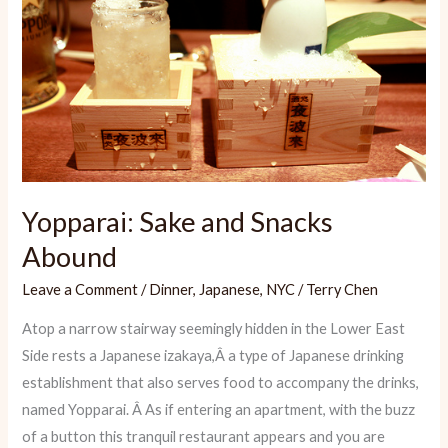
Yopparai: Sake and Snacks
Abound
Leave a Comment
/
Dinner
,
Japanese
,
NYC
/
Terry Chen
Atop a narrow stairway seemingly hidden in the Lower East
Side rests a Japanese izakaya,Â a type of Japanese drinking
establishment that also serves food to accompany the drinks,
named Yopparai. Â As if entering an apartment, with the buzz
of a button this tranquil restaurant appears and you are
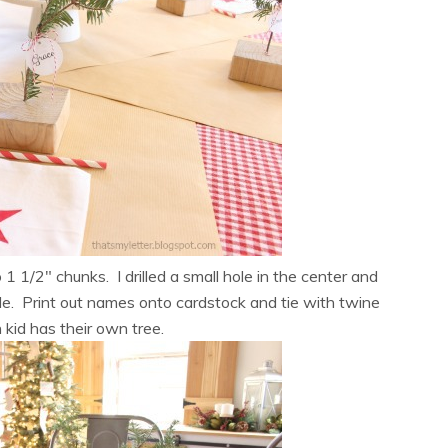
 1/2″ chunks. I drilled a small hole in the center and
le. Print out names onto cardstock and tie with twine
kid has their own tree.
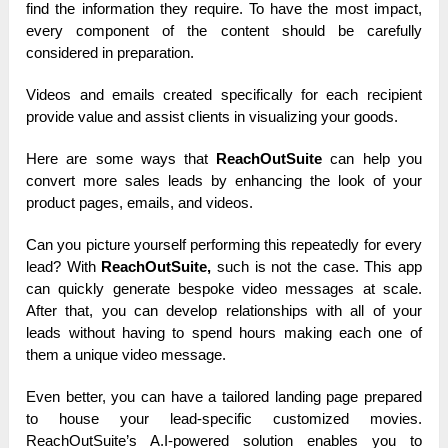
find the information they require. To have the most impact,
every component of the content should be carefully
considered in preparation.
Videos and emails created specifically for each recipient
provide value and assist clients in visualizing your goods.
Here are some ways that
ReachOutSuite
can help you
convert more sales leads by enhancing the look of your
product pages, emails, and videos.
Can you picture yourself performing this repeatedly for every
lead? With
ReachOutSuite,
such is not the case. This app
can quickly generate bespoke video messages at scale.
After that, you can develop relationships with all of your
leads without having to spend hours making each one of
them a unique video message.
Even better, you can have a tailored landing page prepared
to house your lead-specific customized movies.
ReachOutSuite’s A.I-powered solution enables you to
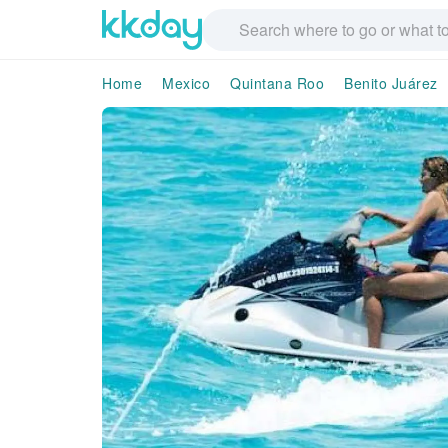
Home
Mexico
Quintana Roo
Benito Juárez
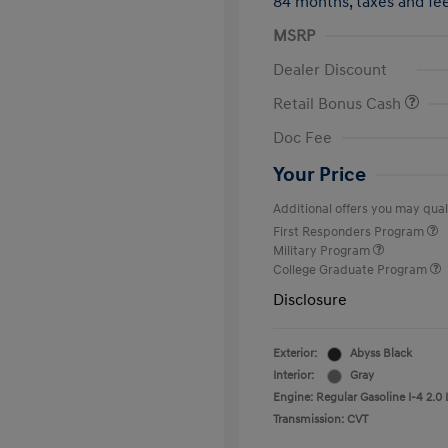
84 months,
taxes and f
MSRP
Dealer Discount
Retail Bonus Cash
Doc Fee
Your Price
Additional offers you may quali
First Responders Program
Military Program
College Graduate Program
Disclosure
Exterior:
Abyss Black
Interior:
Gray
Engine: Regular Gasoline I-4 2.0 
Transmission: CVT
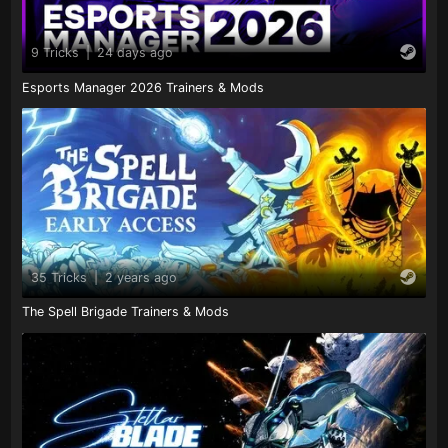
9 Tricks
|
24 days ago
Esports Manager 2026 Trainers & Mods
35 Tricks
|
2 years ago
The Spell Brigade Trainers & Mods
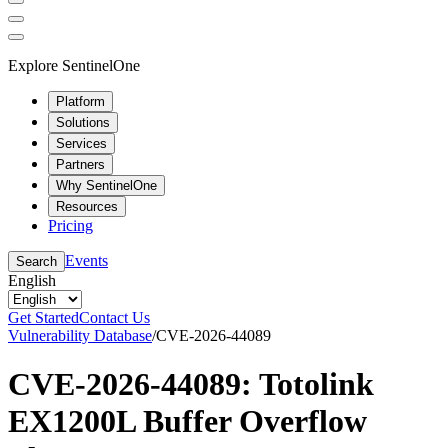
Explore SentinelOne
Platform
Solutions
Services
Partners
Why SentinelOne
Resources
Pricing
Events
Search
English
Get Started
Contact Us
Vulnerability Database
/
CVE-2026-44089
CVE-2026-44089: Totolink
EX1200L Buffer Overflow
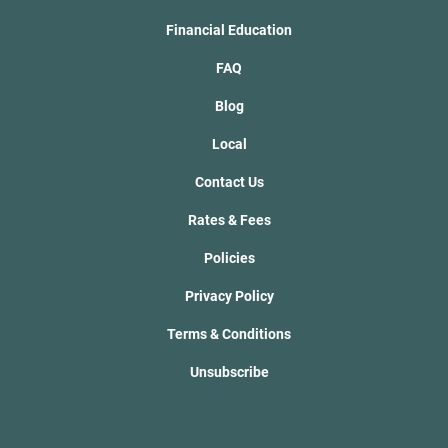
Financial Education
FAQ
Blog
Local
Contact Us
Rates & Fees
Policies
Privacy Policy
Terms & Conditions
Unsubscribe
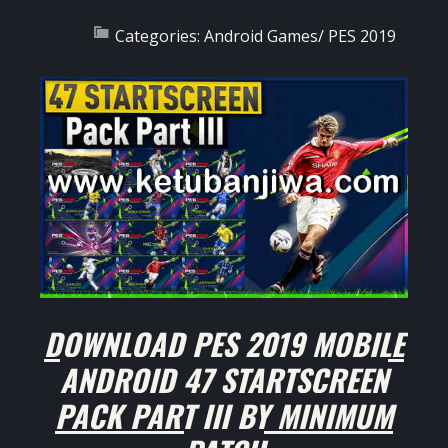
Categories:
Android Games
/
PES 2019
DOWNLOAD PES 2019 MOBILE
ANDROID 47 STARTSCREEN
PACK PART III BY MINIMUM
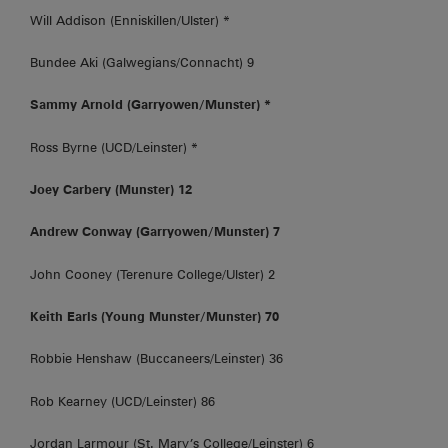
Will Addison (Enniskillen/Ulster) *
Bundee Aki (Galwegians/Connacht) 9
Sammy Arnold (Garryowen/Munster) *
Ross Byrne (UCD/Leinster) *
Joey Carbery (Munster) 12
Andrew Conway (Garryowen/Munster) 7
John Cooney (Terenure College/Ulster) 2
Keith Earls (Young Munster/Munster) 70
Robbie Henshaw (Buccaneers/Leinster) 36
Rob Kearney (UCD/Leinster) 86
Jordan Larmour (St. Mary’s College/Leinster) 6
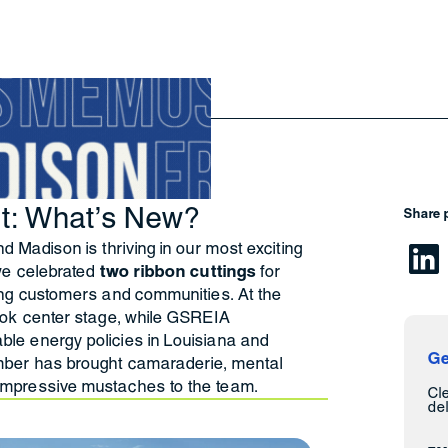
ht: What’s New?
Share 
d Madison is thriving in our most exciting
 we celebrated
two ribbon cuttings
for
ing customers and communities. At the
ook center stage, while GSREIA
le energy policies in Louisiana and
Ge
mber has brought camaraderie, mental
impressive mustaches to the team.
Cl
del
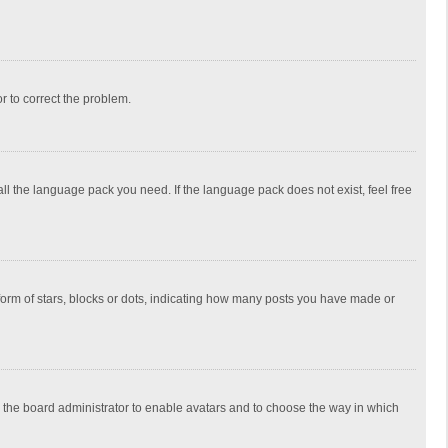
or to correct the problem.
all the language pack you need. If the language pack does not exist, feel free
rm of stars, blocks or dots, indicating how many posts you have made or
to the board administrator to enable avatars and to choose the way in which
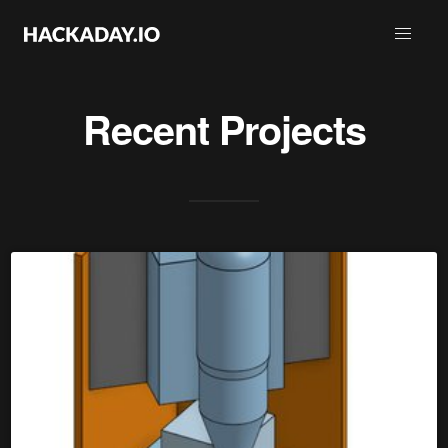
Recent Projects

★ ★ ★ ★ ★

* [What is expected]
Write out the text of all the records above unchanged, line for line, and leave out the pictures.

* [Answer to the problem]
Yopparai: Sake and Snacks
Abound
Leave a Comment
/
Dinner
,
Japanese
,
NYC
/
Terry Chen
Atop a narrow stairway seemingly hidden in the Lower East
Side rests a Japanese izakaya,Â a type of Japanese drinking
establishment that also serves food to accompany the drinks,
named Yopparai. Â As if entering an apartment, with the buzz
of a button this tranquil restaurant appears and you are
 1/2″ chunks. I drilled a small hole in the center and
le. Print out names onto cardstock and tie with twine
kid has their own tree.
find the information they require. To have the most impact,
every component of the content should be carefully
considered in preparation.
Videos and emails created specifically for each recipient
provide value and assist clients in visualizing your goods.
Here are some ways that
ReachOutSuite
can help you
convert more sales leads by enhancing the look of your
product pages, emails, and videos.
Can you picture yourself performing this repeatedly for every
lead? With
ReachOutSuite,
such is not the case. This app
can quickly generate bespoke video messages at scale.
After that, you can develop relationships with all of your
leads without having to spend hours making each one of
them a unique video message.
Even better, you can have a tailored landing page prepared
to house your lead-specific customized movies.
ReachOutSuite’s A.I-powered solution enables you to
Home
Mexico
Quintana Roo
Benito Juárez
84 months,
taxes and f
MSRP
Dealer Discount
Retail Bonus Cash
Doc Fee
Your Price
Additional offers you may quali
First Responders Program
Military Program
College Graduate Program
Disclosure
Exterior:
Abyss Black
Interior:
Gray
Engine: Regular Gasoline I-4 2.0 
Transmission: CVT
9 Tricks
|
24 days ago
Esports Manager 2026 Trainers & Mods
35 Tricks
|
2 years ago
The Spell Brigade Trainers & Mods
Explore SentinelOne
Platform
Solutions
Services
Partners
Why SentinelOne
Resources
Pricing
Events
Search
English
Get Started
Contact Us
Vulnerability Database
/
CVE-2026-44089
CVE-2026-44089: Totolink
EX1200L Buffer Overflow
Financial Education
FAQ
Blog
Local
Contact Us
Rates & Fees
Policies
Privacy Policy
Terms & Conditions
Unsubscribe
Categories:
Android Games
/
PES 2019
DOWNLOAD PES 2019 MOBILE
ANDROID 47 STARTSCREEN
PACK PART III BY MINIMUM
Will Addison (Enniskillen/Ulster) *
Bundee Aki (Galwegians/Connacht) 9
Sammy Arnold (Garryowen/Munster) *
Ross Byrne (UCD/Leinster) *
Joey Carbery (Munster) 12
Andrew Conway (Garryowen/Munster) 7
John Cooney (Terenure College/Ulster) 2
Keith Earls (Young Munster/Munster) 70
Robbie Henshaw (Buccaneers/Leinster) 36
Rob Kearney (UCD/Leinster) 86
Jordan Larmour (St. Mary’s College/Leinster) 6
ht: What’s New?
Share 
d Madison is thriving in our most exciting
 we celebrated
two ribbon cuttings
for
ing customers and communities. At the
ook center stage, while GSREIA
le energy policies in Louisiana and
Ge
mber has brought camaraderie, mental
impressive mustaches to the team.
Cl
del
or to correct the problem.
all the language pack you need. If the language pack does not exist, feel free
rm of stars, blocks or dots, indicating how many posts you have made or
to the board administrator to enable avatars and to choose the way in which
Recent Projects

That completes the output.